A Comissão Coordenadora Nacional

A minha experiência politica e de gestão dá-me alguma sensibilidade para adivinhar consequências obscuras para outros. Este processo, como se viu, é complexo e fragmentado, até, como se viu, em alguns casos, repetitivo. Obviamente, necessita de coordenação, como é prevista no projecto, com a nomeação de uma Comissão Coordenadora Nacional (CCN). Quanto mais difusa é uma operação, mais influentes são os coordenadores, que acabam por fornecer os resultados finais trabalhados, com grande margem de manobra para a sua influência na resolução de prováveis contradições.

Não vou falar no membro português, com reconhecida competência e experiência nacional e internacional. Mas quem é Jean-Pierre Contzen? Posso ser muito ignorante sobre quem é o "who is who" na politica científica internacional, mas era-me desconhecido até uma reunião há uns tempos. Um intervenção interessante, mas não notoriamente diferente em valor de muitas outras. Creio que, para a maioria dos universitários portugueses, é personagem totalmente obscura.

JPC é belga, tem 70 anos e é engenheiro de formação. Foi investigador durante cerca de quinze anos, abandonando prematuramente a investigação, como tantas vezes acontece, para encetar depois uma carreira na politica científica, com destaque para funções na DG-XII da Comissão Europeia. Não lhe encontro qualquer experiência em politica educativa e do ES, excepto no componente de investigação. Foi apenas, durante cinco anos, "alternate professor" (professor convidado, nos nossos termos), em acumulação com as suas actividades de politica científica. Embora não conste do seu CV, creio que também esteve associado ao Instituto Superior Técnico.
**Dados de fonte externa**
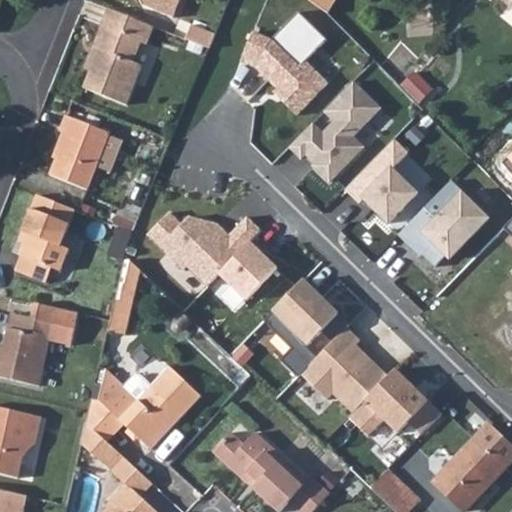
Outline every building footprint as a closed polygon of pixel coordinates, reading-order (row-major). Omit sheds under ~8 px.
[(142,0),(147,8),(174,18),(181,3),(179,0),(142,0)] [(312,0),(326,10),(331,0),(312,0)] [(331,0),(326,10),(329,11),(336,0),(331,0)] [(155,26),(109,8),(93,48),(100,50),(85,88),(128,105),(144,65),(134,62),(142,43),(147,45),(155,26)] [(193,26),(187,39),(209,48),(209,45),(214,34),(193,26)] [(253,68),(274,89),(270,92),(294,116),(326,84),(302,61),(297,66),(276,45),(250,32),(237,63),(253,68)] [(405,85),(423,101),(435,88),(417,72),(405,85)] [(354,81),(286,148),(299,162),(303,159),(308,164),(306,166),(327,187),(394,121),(354,81)] [(66,132),(51,172),(89,186),(97,166),(111,171),(123,139),(110,133),(111,131),(68,114),(61,130),(66,132)] [(351,188),(397,233),(427,204),(394,172),(411,156),(396,143),(351,188)] [(397,233),(395,235),(434,274),(490,219),(451,180),(427,204),(397,233)] [(78,208),(40,193),(25,230),(30,232),(22,254),(25,256),(19,272),(47,282),(53,266),(62,270),(71,249),(63,245),(78,208)] [(208,291),(219,280),(252,246),(263,233),(247,219),(229,236),(219,226),(190,219),(183,228),(170,214),(151,236),(208,291)] [(511,217),(501,229),(511,240),(511,217)] [(280,273),(252,246),(219,280),(246,306),(280,273)] [(128,262),(118,306),(135,322),(144,277),(128,262)] [(305,283),(274,317),(309,351),(340,319),(305,283)] [(6,353),(0,352),(0,374),(42,384),(56,322),(15,312),(7,345),(6,353)] [(330,396),(353,418),(391,379),(354,345),(359,340),(348,332),(302,377),(327,398),(330,396)] [(93,412),(90,428),(104,440),(121,424),(152,453),(202,400),(170,370),(135,406),(102,376),(93,412)] [(353,418),(352,419),(372,439),(387,424),(399,437),(412,424),(425,438),(445,418),(398,372),(391,379),(353,418)] [(0,469),(18,473),(23,453),(35,439),(41,413),(0,404),(0,469)] [(511,447),(485,421),(425,483),(455,511),(461,511),(511,459),(511,447)] [(104,440),(90,428),(85,449),(128,486),(107,509),(109,511),(107,511),(157,511),(143,498),(155,486),(126,460),(104,440)] [(279,511),(288,504),(295,511),(314,511),(330,495),(312,478),(307,483),(257,438),(245,450),(231,437),(214,454),(275,511),(279,511)] [(388,469),(370,488),(396,511),(407,511),(420,499),(388,469)] [(23,511),(28,493),(0,486),(0,511),(23,511)]
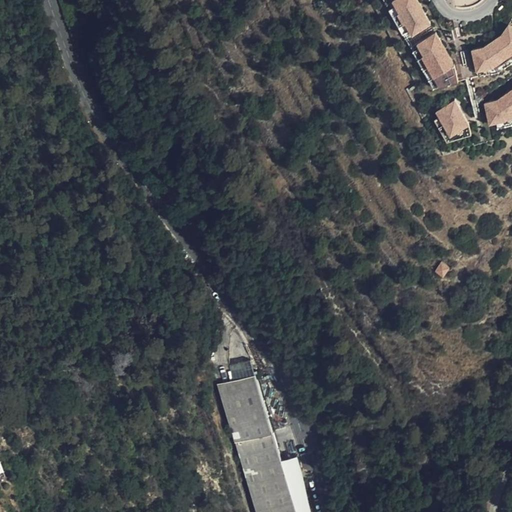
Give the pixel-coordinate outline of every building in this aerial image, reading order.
[(419,0),(395,0),(397,3),(401,9),(394,13),(399,21),(405,17),(409,23),(413,30),(431,19),(419,0)] [(397,3),(391,6),(394,13),(401,9),(397,3)] [(405,17),(399,21),(403,27),(409,23),(405,17)] [(511,26),(486,44),(487,46),(511,28),(511,26)] [(511,28),(487,46),(486,44),(475,46),(479,67),(486,66),(494,64),(497,63),(501,69),(511,61),(511,28)] [(437,29),(419,40),(421,44),(425,50),(420,53),(434,77),(440,74),(445,82),(461,77),(458,60),(455,61),(437,29)] [(425,50),(421,44),(416,47),(420,53),(425,50)] [(486,66),(487,71),(501,69),(497,63),(494,64),(486,66)] [(440,74),(434,77),(437,84),(445,82),(440,74)] [(511,88),(499,97),(500,99),(511,90),(511,88)] [(499,97),(487,100),(493,121),(500,119),(508,116),(510,115),(511,117),(511,90),(500,99),(499,97)] [(458,97),(439,107),(442,112),(446,119),(441,122),(450,137),(474,131),(471,120),(458,97)] [(446,119),(442,112),(437,115),(441,122),(446,119)] [(508,116),(500,119),(501,123),(511,121),(511,117),(510,115),(508,116)] [(232,378),(256,372),(252,359),(229,365),(232,378)] [(295,511),(257,375),(219,386),(254,511),(295,511)]
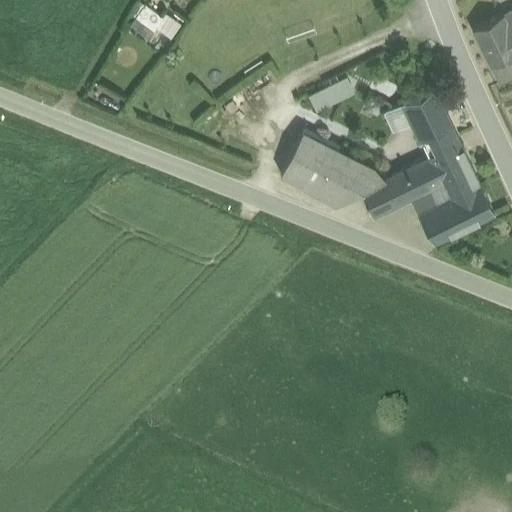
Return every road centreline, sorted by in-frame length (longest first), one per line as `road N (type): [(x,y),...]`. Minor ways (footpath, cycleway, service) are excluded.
road 1 (tertiary): [(511,301),(0,94)]
road 2 (track): [(240,188),(307,83),(440,4)]
road 3 (unclassified): [(438,0),(511,172)]
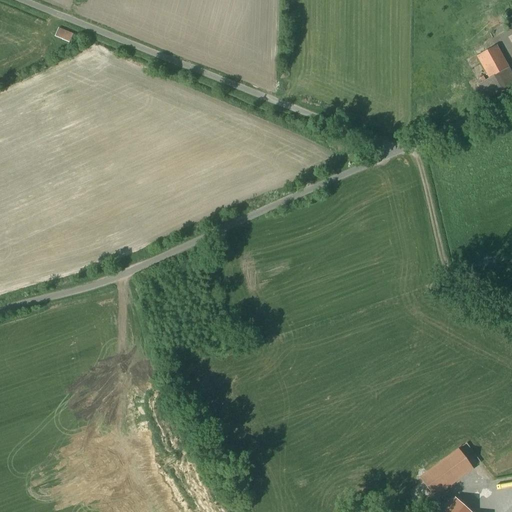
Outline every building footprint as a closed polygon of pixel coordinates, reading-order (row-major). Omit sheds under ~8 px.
[(67,43),(70,33),(55,28),(51,38),(67,43)] [(496,46),(477,57),(489,79),(490,79),(508,69),(496,46)] [(511,75),(508,69),(490,79),(489,79),(479,85),(487,100),(511,85),(511,75)] [(459,441),(421,470),(438,493),(476,464),(459,441)] [(481,511),(459,488),(433,511),(481,511)]
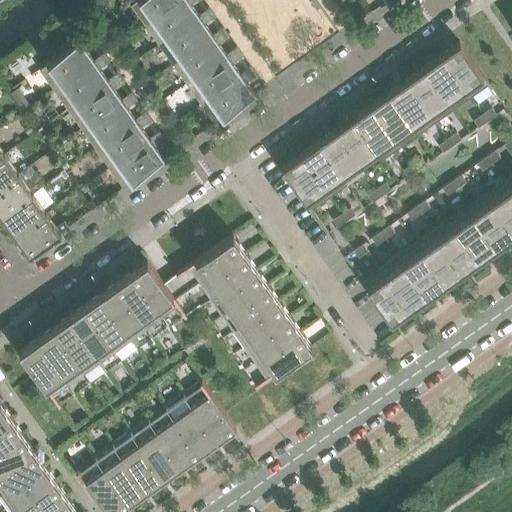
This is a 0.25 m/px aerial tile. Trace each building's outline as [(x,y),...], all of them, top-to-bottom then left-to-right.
[(144,23),(177,0),(135,0),(131,3),(144,23)] [(158,43),(199,14),(191,3),(194,0),(177,0),(144,23),(158,43)] [(172,63),(213,33),(205,22),(215,15),(209,7),(199,14),(158,43),(172,63)] [(186,82),(227,53),(219,42),(228,35),(223,27),(213,33),(172,63),(186,82)] [(53,87),(94,59),(86,47),(96,41),(90,32),(40,68),(53,87)] [(459,40),(441,53),(471,95),(489,83),(459,40)] [(200,102),(241,73),(233,61),(242,55),(236,46),(227,53),(186,82),(200,102)] [(67,107),(108,78),(100,67),(110,60),(104,52),(94,59),(53,87),(67,107)] [(441,53),(423,65),(454,108),(471,95),(441,53)] [(423,65),(406,78),(436,121),(454,108),(423,65)] [(215,122),(256,93),(247,81),(256,74),(250,66),(241,73),(200,102),(215,122)] [(81,127),(122,98),(114,87),(124,80),(118,71),(108,78),(67,107),(81,127)] [(406,78),(388,91),(418,133),(436,121),(406,78)] [(30,104),(18,87),(11,92),(23,109),(30,104)] [(95,147),(136,117),(128,106),(137,99),(131,91),(122,98),(81,127),(95,147)] [(388,91),(370,103),(400,146),(418,133),(388,91)] [(370,103),(352,116),(382,158),(400,146),(370,103)] [(492,105),(483,112),(487,119),(497,112),(492,105)] [(109,166),(150,137),(142,126),(151,119),(145,111),(136,117),(95,147),(109,166)] [(483,112),(474,118),(479,125),(487,119),(483,112)] [(352,116),(334,128),(365,171),(382,158),(352,116)] [(30,123),(23,127),(28,134),(35,130),(30,123)] [(334,128),(317,141),(347,183),(365,171),(334,128)] [(124,187),(165,158),(156,145),(165,139),(159,130),(150,137),(109,166),(124,187)] [(195,136),(191,130),(187,134),(191,139),(195,136)] [(457,130),(447,137),(452,144),(461,137),(457,130)] [(447,137),(439,143),(444,150),(452,144),(447,137)] [(317,141),(299,153),(329,196),(347,183),(317,141)] [(49,149),(44,142),(38,147),(43,154),(49,149)] [(495,149),(486,155),(491,162),(500,156),(495,149)] [(0,184),(18,171),(4,152),(0,154),(0,184)] [(299,153),(281,166),(311,209),(329,196),(299,153)] [(422,155),(412,162),(416,169),(426,162),(422,155)] [(486,155),(477,162),(482,169),(491,162),(486,155)] [(412,162),(404,168),(408,175),(416,169),(412,162)] [(0,211),(1,213),(32,191),(18,171),(0,184),(0,211)] [(460,174),(451,180),(456,187),(465,181),(460,174)] [(511,190),(504,179),(486,191),(511,228),(511,190)] [(451,180),(442,186),(447,194),(456,187),(451,180)] [(386,181),(377,187),(382,194),(390,188),(386,181)] [(377,187),(367,194),(372,201),(382,194),(377,187)] [(15,233),(46,211),(32,191),(1,213),(15,233)] [(511,228),(486,191),(468,204),(498,247),(511,236),(511,228)] [(96,206),(92,199),(88,201),(93,208),(96,206)] [(425,199),(416,205),(421,212),(430,206),(425,199)] [(468,204),(450,217),(480,259),(498,247),(468,204)] [(416,205),(407,211),(412,218),(421,212),(416,205)] [(350,206),(341,212),(346,219),(355,213),(350,206)] [(30,254),(61,232),(61,231),(69,225),(64,219),(56,225),(46,211),(15,233),(30,254)] [(341,212),(332,218),(337,226),(346,219),(341,212)] [(450,217),(433,229),(463,272),(480,259),(450,217)] [(390,224),(381,230),(386,237),(394,231),(390,224)] [(433,229),(415,242),(445,284),(463,272),(433,229)] [(381,230),(371,236),(376,243),(386,237),(381,230)] [(312,345),(267,281),(233,233),(178,272),(176,273),(176,274),(164,282),(147,259),(19,349),(35,372),(48,390),(59,405),(61,404),(185,316),(187,315),(187,314),(200,305),(255,383),(254,383),(256,385),(312,345)] [(363,242),(354,249),(359,256),(368,249),(363,242)] [(415,242),(397,254),(427,297),(445,284),(415,242)] [(397,254),(379,267),(409,309),(427,297),(397,254)] [(379,267),(361,280),(392,322),(409,309),(379,267)] [(236,426),(213,393),(202,378),(200,379),(200,380),(183,392),(191,403),(217,440),(236,426)] [(217,440),(191,403),(183,392),(166,404),(173,415),(200,452),(217,440)] [(76,511),(78,511),(33,447),(0,400),(0,511),(76,511)] [(200,452),(173,415),(166,404),(148,416),(156,428),(182,465),(200,452)] [(182,465),(156,428),(148,416),(130,429),(138,440),(164,477),(182,465)] [(164,477),(138,440),(130,429),(113,441),(121,452),(147,489),(164,477)] [(147,489),(121,452),(113,441),(95,454),(103,465),(129,502),(147,489)] [(114,511),(129,502),(103,465),(95,454),(78,466),(78,465),(76,467),(107,511),(114,511)]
Estamos habituados a ver chamar a Portugal peritos estrangeiros. Em muitos casos, felizmente, com total pertinência. Mas, quando se quer apresentar uma acção ao estilo internacional, porque não a regra geral de fornecer os dados curriculares dos intervenientes?

Anote-se ainda, e com relevância para o que escrevi sobre os riscos da influência desta CCN, que é provável que duas únicas pessoas, uma das quais não residente, não consigam fazer este trabalho. Vão ter de chamar colaboradores. Não era mais transparente identificá-los já neste despacho?

E finalmente

Volto ao que disse inicialmente: já sabia que a questão da avaliação era uma prioridade do ministério e concordo, mas nunca nestes termos. Lamento ter de dizer isto, mas tudo me parece um jogo de atrasar. Se fosse um exercício académico, embora caro e despropositado, não levava muito a mal. Mas como se pode compreender que se lance uma acção destas e, ao mesmo tempo, se tomem medidas atempadas prioritárias, se se acha que necessitam de pareceres estrangeiros, forçosamente demorados? Talvez até quase toda a legislatura, o que nos permite a dúvida sobre se o MCTES não vai ser um ministério de gestão, de navegação costeira, o que até é hábito politico e, surpreendentemente, com dividendos.

"Se eu fosse ministro...", é coisa que todos dizemos. Neste momento, sinto-me obrigado a dizê-lo.  Acho que, sem exercícios de pretensão internacionalista, o MCTES tem de responder a questões urgentes. Estas seriam as minhas prioridades (sem ser obrigatoriamente por esta ordem):

  1. Conjugação da avaliação dos cursos, da avaliação científica e da avaliação da governação e gestão, começando logo a nível departamental. Resultado em classificações, com efeitos no financiamento.
  2. Reforma urgente da lei da autonomia, permitindo, sem imposições, a adopção de modelos modernos de governação, com efeitos também para a valoração no financiamento.
  3. Definição urgente de quadros nacionais de qualificações, por área disciplinar, - uma prioridade fixada na reunião de Bergen - sem cuja referência a adaptação a Bolonha vai ser, provavelmente, um processo inconsequente. São também muito importantes para a definição de novos guiões de avaliação programático (dos cursos).
  4. Estatuto da carreira docente que diferencie claramente os professores em termos de mérito e que estabeleça um sistema de classificação ondividual. Sem isto, é entregar tudo o resto à decisão dos medíocres.